**WHAT IS BEING ASKED:** Please reproduce the records exactly, leaving out any pictures.

──────── DATASET RECORDS ────────

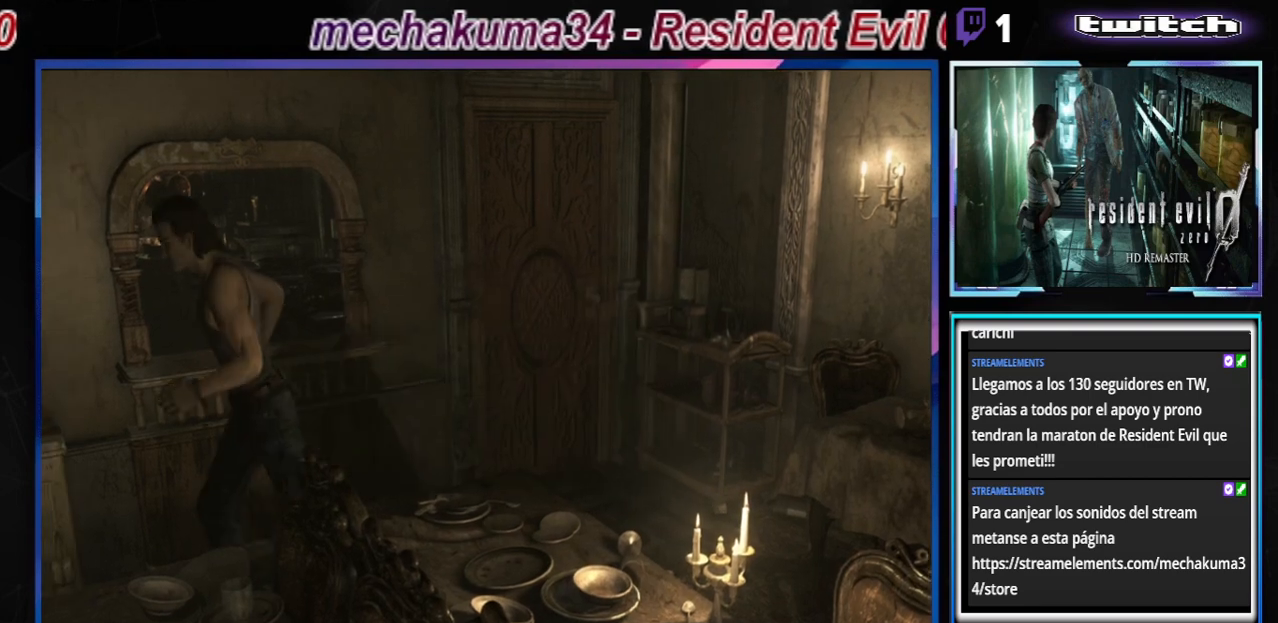
{"buttons": ["B"], "left_stick": "up-left", "events": [[233, "left_stick", "up-left"]]}
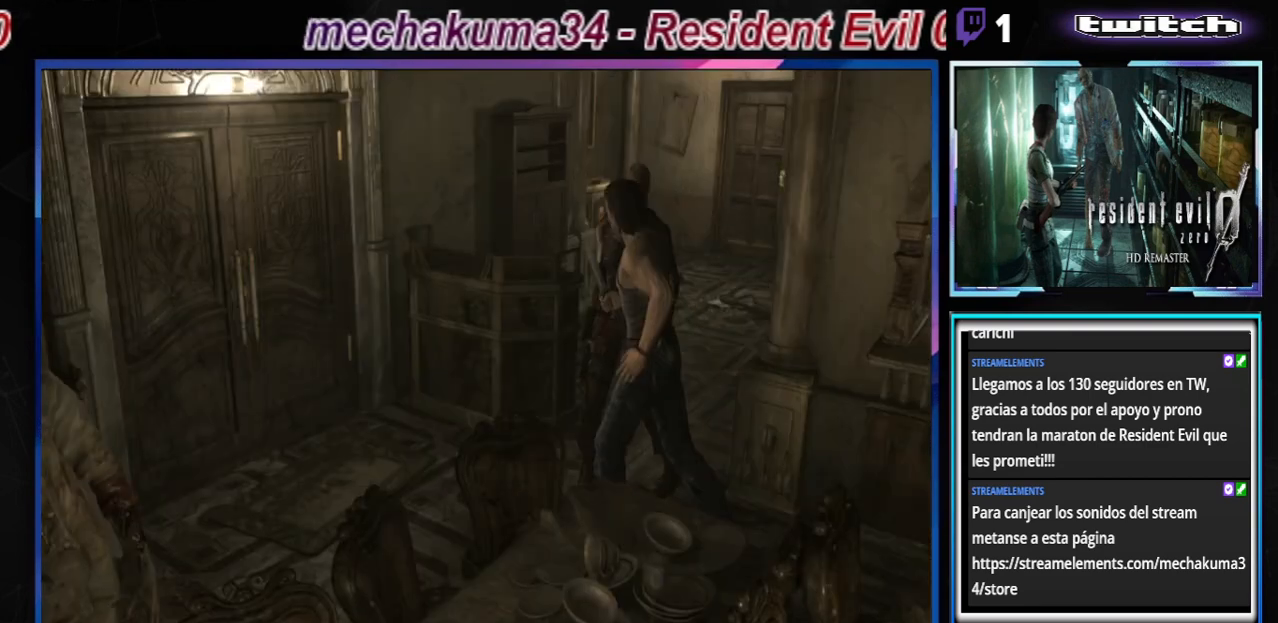
{"buttons": ["B"], "left_stick": "up-left", "events": [[33, "left_stick", "up"], [233, "left_stick", "up-left"]]}
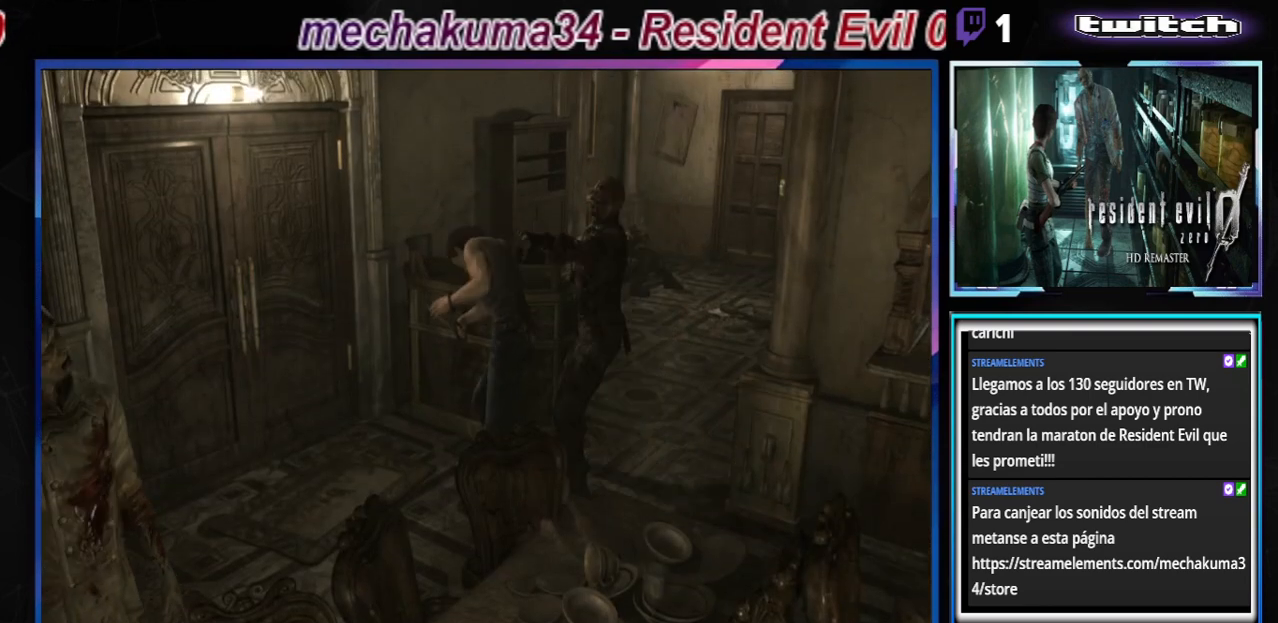
{"buttons": [], "left_stick": "down-right", "events": [[233, "B", "up"], [233, "R1", "down"], [233, "left_stick", "down-right"], [267, "B", "down"], [300, "A", "down"], [300, "X", "down"], [300, "Y", "down"], [367, "left_stick", "left"], [433, "R1", "up"], [467, "A", "up"], [467, "B", "up"], [467, "X", "up"], [467, "Y", "up"], [467, "left_stick", "down-right"]]}
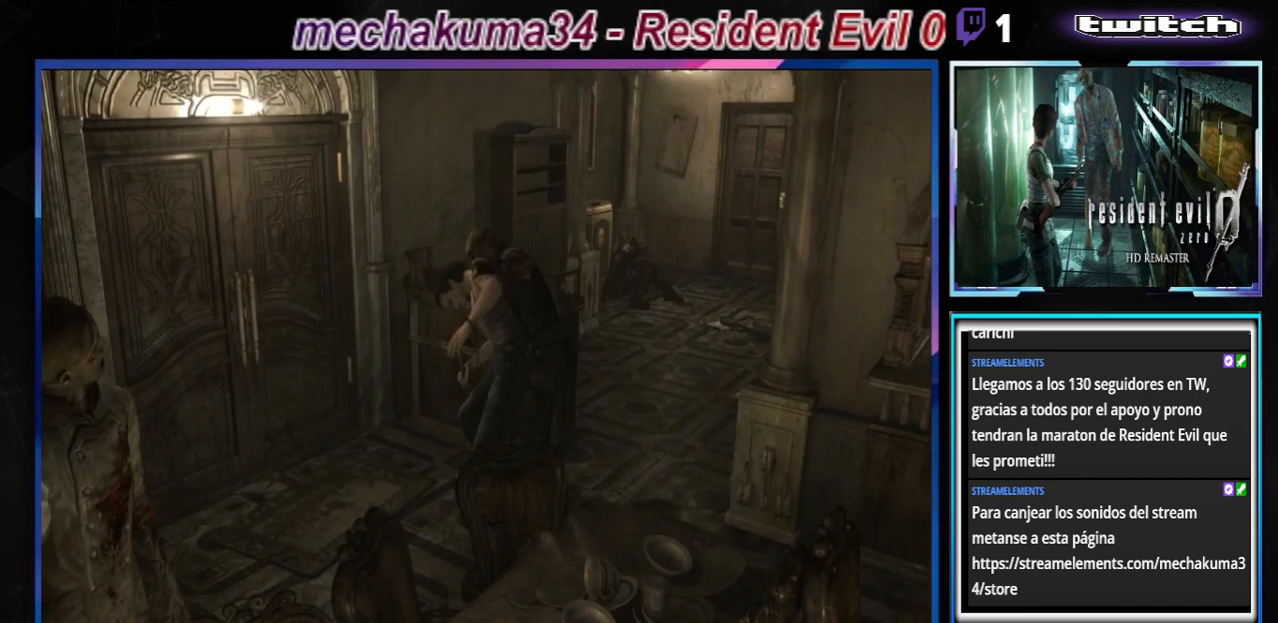
{"buttons": ["A", "B", "X", "R1"], "left_stick": "up", "events": [[33, "A", "down"], [33, "B", "down"], [33, "R1", "down"], [33, "X", "down"], [33, "left_stick", "center"], [67, "Y", "down"], [100, "left_stick", "left"], [167, "A", "up"], [167, "B", "up"], [167, "R1", "up"], [167, "X", "up"], [167, "Y", "up"], [233, "A", "down"], [233, "B", "down"], [233, "R1", "down"], [233, "left_stick", "right"], [267, "X", "down"], [300, "Y", "down"], [300, "left_stick", "up"], [367, "B", "up"], [367, "R1", "up"], [367, "Y", "up"], [367, "left_stick", "left"], [400, "X", "up"], [433, "R1", "down"], [433, "left_stick", "right"], [467, "B", "down"], [467, "X", "down"], [500, "left_stick", "up"]]}
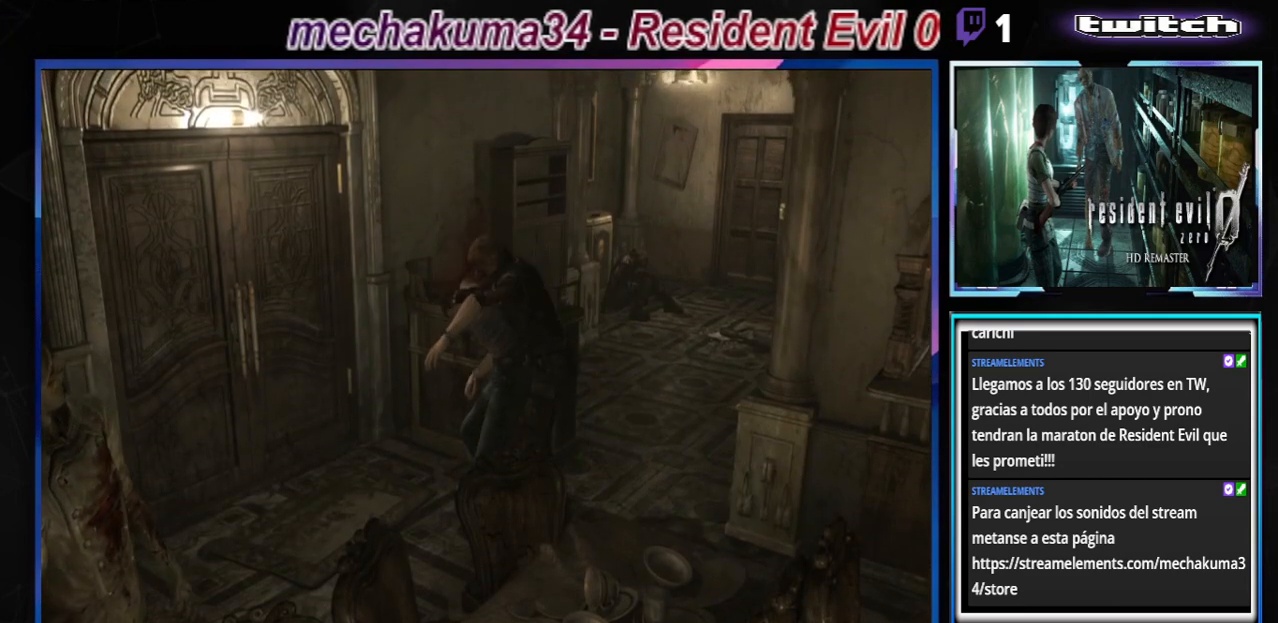
{"buttons": ["A", "B", "X", "Y", "R1"], "left_stick": "down", "events": [[33, "Y", "down"], [67, "left_stick", "left"], [100, "B", "up"], [100, "R1", "up"], [100, "Y", "up"], [133, "X", "up"], [133, "left_stick", "down-right"], [167, "R1", "down"], [200, "B", "down"], [200, "X", "down"], [200, "left_stick", "up"], [233, "Y", "down"], [300, "B", "up"], [300, "R1", "up"], [300, "left_stick", "down"], [333, "Y", "up"], [367, "X", "up"], [400, "B", "down"], [400, "R1", "down"], [400, "left_stick", "up"], [433, "X", "down"], [433, "Y", "down"], [500, "left_stick", "down"]]}
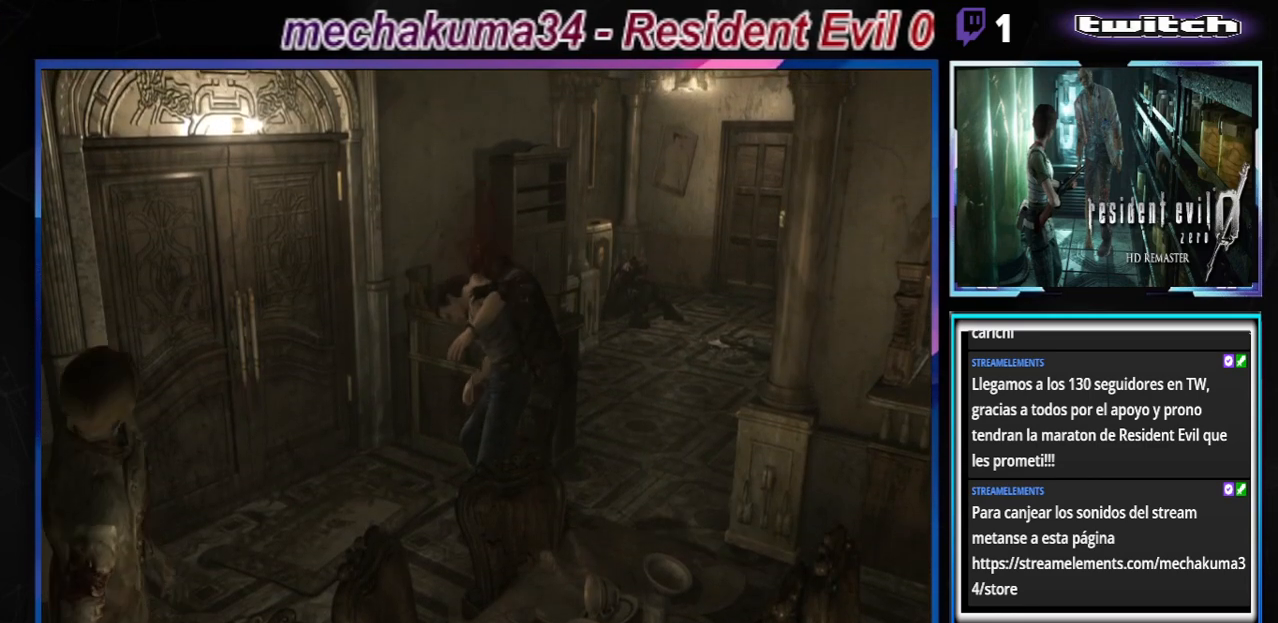
{"buttons": ["A"], "left_stick": "up-left", "events": [[33, "B", "up"], [33, "R1", "up"], [67, "X", "up"], [67, "Y", "up"], [100, "B", "down"], [100, "R1", "down"], [100, "X", "down"], [100, "left_stick", "up"], [133, "Y", "down"], [167, "left_stick", "down"], [267, "B", "up"], [267, "R1", "up"], [267, "Y", "up"], [300, "X", "up"], [300, "left_stick", "up-left"], [333, "B", "down"], [333, "R1", "down"], [333, "X", "down"], [367, "Y", "down"], [367, "left_stick", "down"], [467, "R1", "up"], [500, "B", "up"], [500, "X", "up"], [500, "Y", "up"], [500, "left_stick", "up-left"]]}
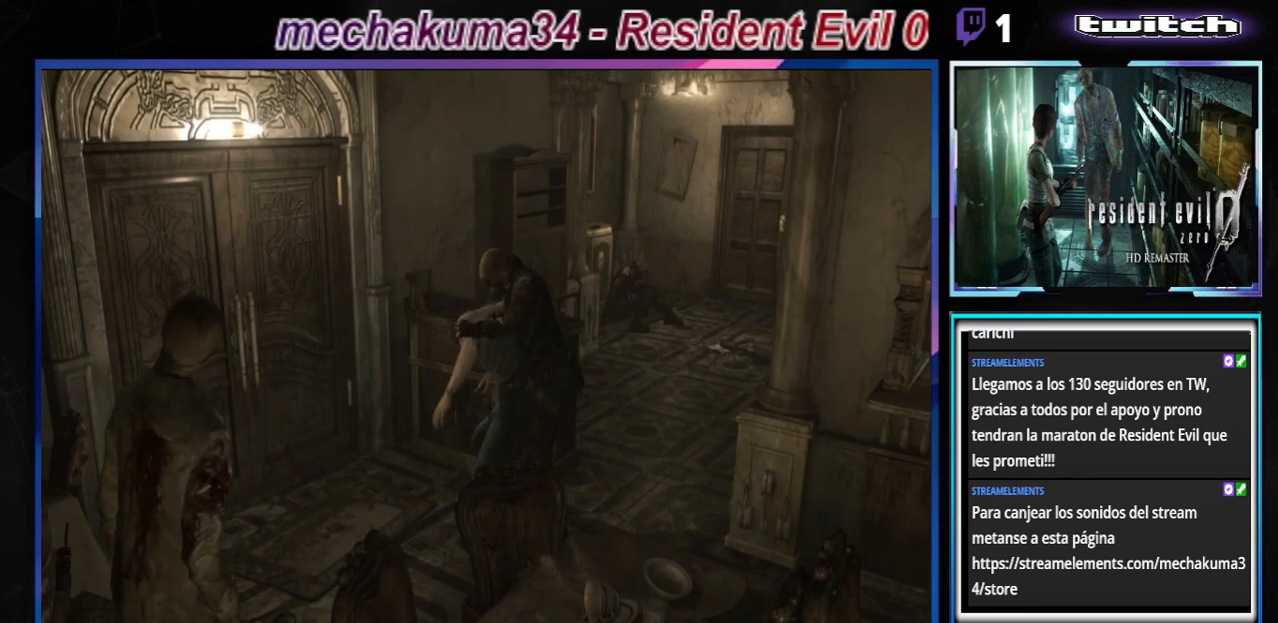
{"buttons": ["A"], "left_stick": "center", "events": [[33, "R1", "down"], [67, "B", "down"], [67, "X", "down"], [67, "Y", "down"], [100, "left_stick", "center"], [167, "left_stick", "right"], [200, "B", "up"], [200, "R1", "up"], [200, "Y", "up"], [233, "X", "up"], [267, "B", "down"], [267, "R1", "down"], [267, "X", "down"], [267, "left_stick", "up"], [300, "Y", "down"], [367, "left_stick", "down"], [433, "B", "up"], [433, "R1", "up"], [433, "Y", "up"], [433, "left_stick", "center"], [467, "X", "up"]]}
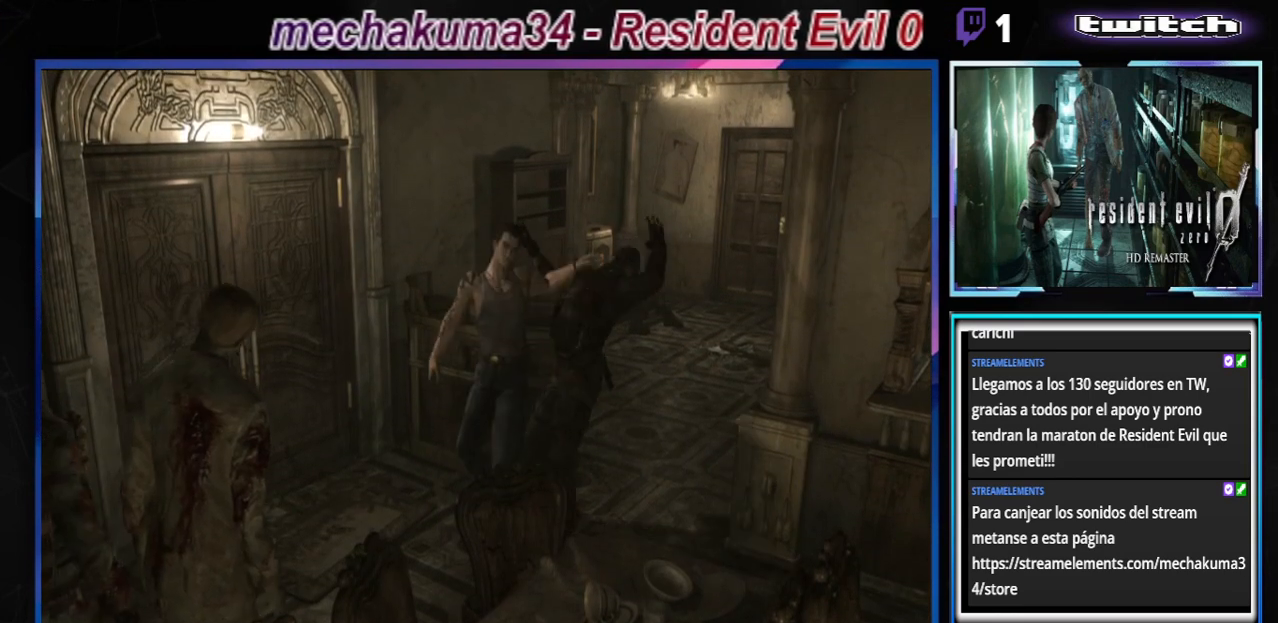
{"buttons": ["B"], "left_stick": "right", "events": [[100, "B", "down"], [100, "R1", "down"], [133, "R1", "up"], [167, "A", "up"], [200, "B", "up"], [233, "left_stick", "right"], [367, "B", "down"]]}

────────

**RESPONSE BOX:**
{"buttons": ["B"], "left_stick": "up-left", "events": [[233, "left_stick", "up-left"]]}
{"buttons": ["B"], "left_stick": "up-left", "events": [[33, "left_stick", "up"], [233, "left_stick", "up-left"]]}
{"buttons": [], "left_stick": "down-right", "events": [[233, "B", "up"], [233, "R1", "down"], [233, "left_stick", "down-right"], [267, "B", "down"], [300, "A", "down"], [300, "X", "down"], [300, "Y", "down"], [367, "left_stick", "left"], [433, "R1", "up"], [467, "A", "up"], [467, "B", "up"], [467, "X", "up"], [467, "Y", "up"], [467, "left_stick", "down-right"]]}
{"buttons": ["A", "B", "X", "R1"], "left_stick": "up", "events": [[33, "A", "down"], [33, "B", "down"], [33, "R1", "down"], [33, "X", "down"], [33, "left_stick", "center"], [67, "Y", "down"], [100, "left_stick", "left"], [167, "A", "up"], [167, "B", "up"], [167, "R1", "up"], [167, "X", "up"], [167, "Y", "up"], [233, "A", "down"], [233, "B", "down"], [233, "R1", "down"], [233, "left_stick", "right"], [267, "X", "down"], [300, "Y", "down"], [300, "left_stick", "up"], [367, "B", "up"], [367, "R1", "up"], [367, "Y", "up"], [367, "left_stick", "left"], [400, "X", "up"], [433, "R1", "down"], [433, "left_stick", "right"], [467, "B", "down"], [467, "X", "down"], [500, "left_stick", "up"]]}
{"buttons": ["A", "B", "X", "Y", "R1"], "left_stick": "down", "events": [[33, "Y", "down"], [67, "left_stick", "left"], [100, "B", "up"], [100, "R1", "up"], [100, "Y", "up"], [133, "X", "up"], [133, "left_stick", "down-right"], [167, "R1", "down"], [200, "B", "down"], [200, "X", "down"], [200, "left_stick", "up"], [233, "Y", "down"], [300, "B", "up"], [300, "R1", "up"], [300, "left_stick", "down"], [333, "Y", "up"], [367, "X", "up"], [400, "B", "down"], [400, "R1", "down"], [400, "left_stick", "up"], [433, "X", "down"], [433, "Y", "down"], [500, "left_stick", "down"]]}
{"buttons": ["A"], "left_stick": "up-left", "events": [[33, "B", "up"], [33, "R1", "up"], [67, "X", "up"], [67, "Y", "up"], [100, "B", "down"], [100, "R1", "down"], [100, "X", "down"], [100, "left_stick", "up"], [133, "Y", "down"], [167, "left_stick", "down"], [267, "B", "up"], [267, "R1", "up"], [267, "Y", "up"], [300, "X", "up"], [300, "left_stick", "up-left"], [333, "B", "down"], [333, "R1", "down"], [333, "X", "down"], [367, "Y", "down"], [367, "left_stick", "down"], [467, "R1", "up"], [500, "B", "up"], [500, "X", "up"], [500, "Y", "up"], [500, "left_stick", "up-left"]]}
{"buttons": ["A"], "left_stick": "center", "events": [[33, "R1", "down"], [67, "B", "down"], [67, "X", "down"], [67, "Y", "down"], [100, "left_stick", "center"], [167, "left_stick", "right"], [200, "B", "up"], [200, "R1", "up"], [200, "Y", "up"], [233, "X", "up"], [267, "B", "down"], [267, "R1", "down"], [267, "X", "down"], [267, "left_stick", "up"], [300, "Y", "down"], [367, "left_stick", "down"], [433, "B", "up"], [433, "R1", "up"], [433, "Y", "up"], [433, "left_stick", "center"], [467, "X", "up"]]}
{"buttons": ["B"], "left_stick": "right", "events": [[100, "B", "down"], [100, "R1", "down"], [133, "R1", "up"], [167, "A", "up"], [200, "B", "up"], [233, "left_stick", "right"], [367, "B", "down"]]}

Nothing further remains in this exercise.